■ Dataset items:
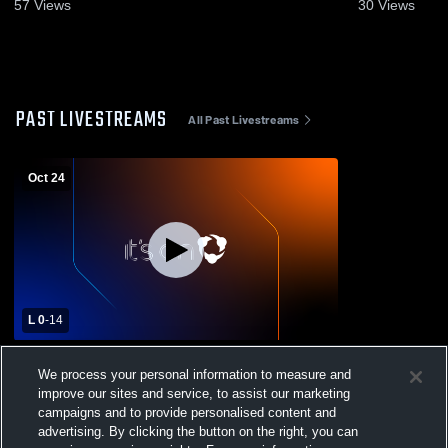
57
Views
30
Views
PAST LIVESTREAMS
All Past Livestreams
Oct 24
L 0
-
14
Augusta Christian vs GSIC Boys' Varsity
We process your personal information to measure and
Football
improve our sites and service, to assist our marketing
campaigns and to provide personalised content and
advertising. By clicking the button on the right, you can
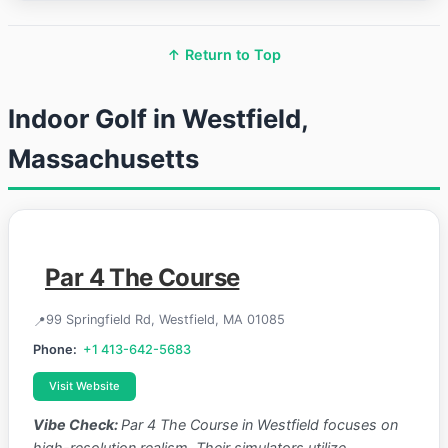
↑ Return to Top
Indoor Golf in Westfield,
Massachusetts
Par 4 The Course
99 Springfield Rd, Westfield, MA 01085
Phone:
+1 413-642-5683
Visit Website
Vibe Check:
Par 4 The Course in Westfield focuses on
high-resolution realism. Their simulators utilize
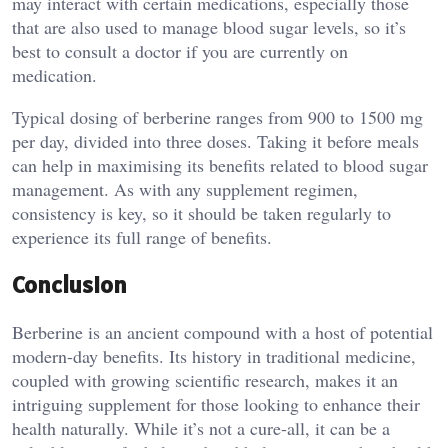
may interact with certain medications, especially those
that are also used to manage blood sugar levels, so it’s
best to consult a doctor if you are currently on
medication.
Typical dosing of berberine ranges from 900 to 1500 mg
per day, divided into three doses. Taking it before meals
can help in maximising its benefits related to blood sugar
management. As with any supplement regimen,
consistency is key, so it should be taken regularly to
experience its full range of benefits.
Conclusion
Berberine is an ancient compound with a host of potential
modern-day benefits. Its history in traditional medicine,
coupled with growing scientific research, makes it an
intriguing supplement for those looking to enhance their
health naturally. While it’s not a cure-all, it can be a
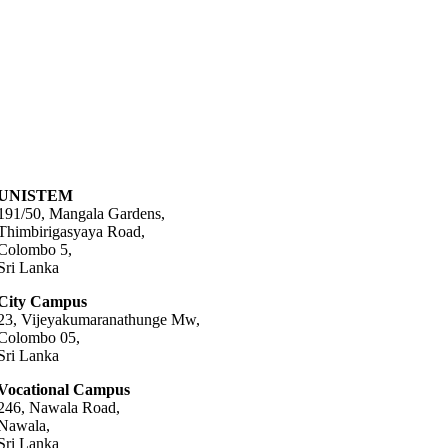
UNISTEM
191/50, Mangala Gardens,
Thimbirigasyaya Road,
Colombo 5,
Sri Lanka
City Campus
23, Vijeyakumaranathunge Mw,
Colombo 05,
Sri Lanka
Vocational Campus
246, Nawala Road,
Nawala,
Sri Lanka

■ YOUR ASSIGNMENT:
Return all of the entries word for word, but omit the pictures.

■ RESULT FOR THIS TASK:
57
Views
30
Views
PAST LIVESTREAMS
All Past Livestreams
Oct 24
L 0
-
14
Augusta Christian vs GSIC Boys' Varsity
We process your personal information to measure and
Football
improve our sites and service, to assist our marketing
campaigns and to provide personalised content and
advertising. By clicking the button on the right, you can
↑ Return to Top
Indoor Golf in Westfield,
Massachusetts
Par 4 The Course
99 Springfield Rd, Westfield, MA 01085
Phone:
+1 413-642-5683
Visit Website
Vibe Check:
Par 4 The Course in Westfield focuses on
high-resolution realism. Their simulators utilize
may interact with certain medications, especially those
that are also used to manage blood sugar levels, so it’s
best to consult a doctor if you are currently on
medication.
Typical dosing of berberine ranges from 900 to 1500 mg
per day, divided into three doses. Taking it before meals
can help in maximising its benefits related to blood sugar
management. As with any supplement regimen,
consistency is key, so it should be taken regularly to
experience its full range of benefits.
Conclusion
Berberine is an ancient compound with a host of potential
modern-day benefits. Its history in traditional medicine,
coupled with growing scientific research, makes it an
intriguing supplement for those looking to enhance their
health naturally. While it’s not a cure-all, it can be a
UNISTEM
191/50, Mangala Gardens,
Thimbirigasyaya Road,
Colombo 5,
Sri Lanka
City Campus
23, Vijeyakumaranathunge Mw,
Colombo 05,
Sri Lanka
Vocational Campus
246, Nawala Road,
Nawala,
Sri Lanka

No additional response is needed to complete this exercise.